◆ **ENCARGO 1**:
Edita el pasaje del texto sobre el castigo de Dios que aparece más abajo: empieza en las palabras "En la primera" y termina tras "hoy la historia.". Escríbelo de nuevo sustituyendo "Moisés" por "Aarón".

=-=-=

DIOS NO CASTIGA: III Domingo de Cuaresma (Lc 13, 1-9)



El mensaje de hoy es muy sencillo de formular, pero muy difícil de asimilar. Con demasiada frecuencia seguimos oyendo la fatídica expresión: ¡Castigo de Dios! El domingo pasado decíamos que no teníamos que esperar ningún premio de Dios. Hoy se nos aclara que no tenemos que temer ningún castigo.

Premio y castigo son dos realidades correlativas, si se da una, se da la otra. Si Dios es el que manda la lluvia, la sequía es necesariamente un castigo. Es muy difícil superar la idea de “el Dios que premia a los buenos y castiga a los malos”, pero hay que intentarlo. La dinámica en la que hemos metido a Dios, es un callejón sin salida, para Él y para nosotros. Nuestra primera obligación sería, dejar a Dios ser Dios.

En la primera lectura, la gran teofanía de Yahvé a Moisés, indica el principio de la liberación del pueblo de Israel de la esclavitud de Egipto. Debemos tener mucho cuidado al leer estos textos. No son relatos históricos tal como entendemos hoy la historia.

Los acontecimientos a los que hace referencia sucedieron en el s. XIII a. de C. No se escribieron de una vez, sino que fueron elaborándose durante más de siete siglos. Seguramente que los primeros relatos fueron orales hasta el reinado de David (s. X), cuando ya aparecerían los primeros escritos dispersos sobre el tema. La última redacción se produjo en el siglo V en tiempos de Esdras y Nehemías.

=-=-=

◆ **ENCARGO 2**:
Transcribe sin cambios las líneas de las entradas que aparecen más abajo, empezando en la que contiene "text Погоджено на" y terminando tras la que contiene "text (Наказ МОН".

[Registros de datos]
=-=-=

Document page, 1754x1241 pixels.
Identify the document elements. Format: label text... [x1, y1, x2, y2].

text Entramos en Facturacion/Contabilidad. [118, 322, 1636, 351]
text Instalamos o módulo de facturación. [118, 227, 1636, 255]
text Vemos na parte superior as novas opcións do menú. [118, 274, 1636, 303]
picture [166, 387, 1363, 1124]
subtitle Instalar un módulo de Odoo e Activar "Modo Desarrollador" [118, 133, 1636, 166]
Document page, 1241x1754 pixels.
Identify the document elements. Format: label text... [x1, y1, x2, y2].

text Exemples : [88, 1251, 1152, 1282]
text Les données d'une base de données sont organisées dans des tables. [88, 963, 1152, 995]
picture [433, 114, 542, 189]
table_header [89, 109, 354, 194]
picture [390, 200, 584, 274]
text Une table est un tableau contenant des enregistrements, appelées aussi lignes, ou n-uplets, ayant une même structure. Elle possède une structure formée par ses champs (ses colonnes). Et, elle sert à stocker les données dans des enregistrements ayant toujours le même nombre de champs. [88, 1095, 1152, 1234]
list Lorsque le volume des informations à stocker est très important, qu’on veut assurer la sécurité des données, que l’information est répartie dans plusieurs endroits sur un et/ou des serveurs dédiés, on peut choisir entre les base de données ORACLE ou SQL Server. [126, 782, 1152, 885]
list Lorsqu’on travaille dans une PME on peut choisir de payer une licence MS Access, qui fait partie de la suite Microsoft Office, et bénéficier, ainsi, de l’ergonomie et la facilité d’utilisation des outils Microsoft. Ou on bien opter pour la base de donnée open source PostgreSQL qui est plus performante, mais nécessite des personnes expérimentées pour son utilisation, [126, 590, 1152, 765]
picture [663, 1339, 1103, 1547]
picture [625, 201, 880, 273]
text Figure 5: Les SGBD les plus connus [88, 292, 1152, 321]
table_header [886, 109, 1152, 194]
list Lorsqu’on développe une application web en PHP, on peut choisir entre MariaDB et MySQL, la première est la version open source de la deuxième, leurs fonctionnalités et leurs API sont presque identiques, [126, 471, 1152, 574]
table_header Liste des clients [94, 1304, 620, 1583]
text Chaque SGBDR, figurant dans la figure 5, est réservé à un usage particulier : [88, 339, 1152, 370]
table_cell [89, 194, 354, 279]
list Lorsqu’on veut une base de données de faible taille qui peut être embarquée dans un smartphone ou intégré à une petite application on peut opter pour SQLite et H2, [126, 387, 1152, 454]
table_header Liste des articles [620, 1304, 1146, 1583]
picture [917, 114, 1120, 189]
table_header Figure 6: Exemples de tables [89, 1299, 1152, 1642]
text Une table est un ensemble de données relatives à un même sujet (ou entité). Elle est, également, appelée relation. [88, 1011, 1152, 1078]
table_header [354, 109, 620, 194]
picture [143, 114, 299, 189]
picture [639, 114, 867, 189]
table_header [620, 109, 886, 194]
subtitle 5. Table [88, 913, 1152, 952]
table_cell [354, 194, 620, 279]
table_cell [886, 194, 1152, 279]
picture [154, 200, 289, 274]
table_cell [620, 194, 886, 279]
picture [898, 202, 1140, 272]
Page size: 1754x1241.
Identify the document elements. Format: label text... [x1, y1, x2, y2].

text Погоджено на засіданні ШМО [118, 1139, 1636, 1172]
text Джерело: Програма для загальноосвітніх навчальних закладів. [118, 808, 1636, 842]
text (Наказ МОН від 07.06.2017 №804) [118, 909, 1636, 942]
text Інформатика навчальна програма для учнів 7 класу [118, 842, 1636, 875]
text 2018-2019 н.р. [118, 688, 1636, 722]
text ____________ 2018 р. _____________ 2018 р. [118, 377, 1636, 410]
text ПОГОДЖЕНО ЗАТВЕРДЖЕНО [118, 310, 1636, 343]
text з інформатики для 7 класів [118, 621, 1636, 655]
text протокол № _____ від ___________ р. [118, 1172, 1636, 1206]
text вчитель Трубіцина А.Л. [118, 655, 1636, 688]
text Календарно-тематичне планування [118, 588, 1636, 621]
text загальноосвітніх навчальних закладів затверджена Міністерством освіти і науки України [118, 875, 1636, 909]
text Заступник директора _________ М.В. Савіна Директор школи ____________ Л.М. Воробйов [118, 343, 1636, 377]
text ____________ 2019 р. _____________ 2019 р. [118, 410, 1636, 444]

=-=-=

◆ **RESPUESTA 1**:
En la primera lectura, la gran teofanía de Yahvé a Aarón, indica el principio de la liberación del pueblo de Israel de la esclavitud de Egipto. Debemos tener mucho cuidado al leer estos textos. No son relatos históricos tal como entendemos hoy la historia.

◆ **RESPUESTA 2**:
text Погоджено на засіданні ШМО [118, 1139, 1636, 1172]
text Джерело: Програма для загальноосвітніх навчальних закладів. [118, 808, 1636, 842]
text (Наказ МОН від 07.06.2017 №804) [118, 909, 1636, 942]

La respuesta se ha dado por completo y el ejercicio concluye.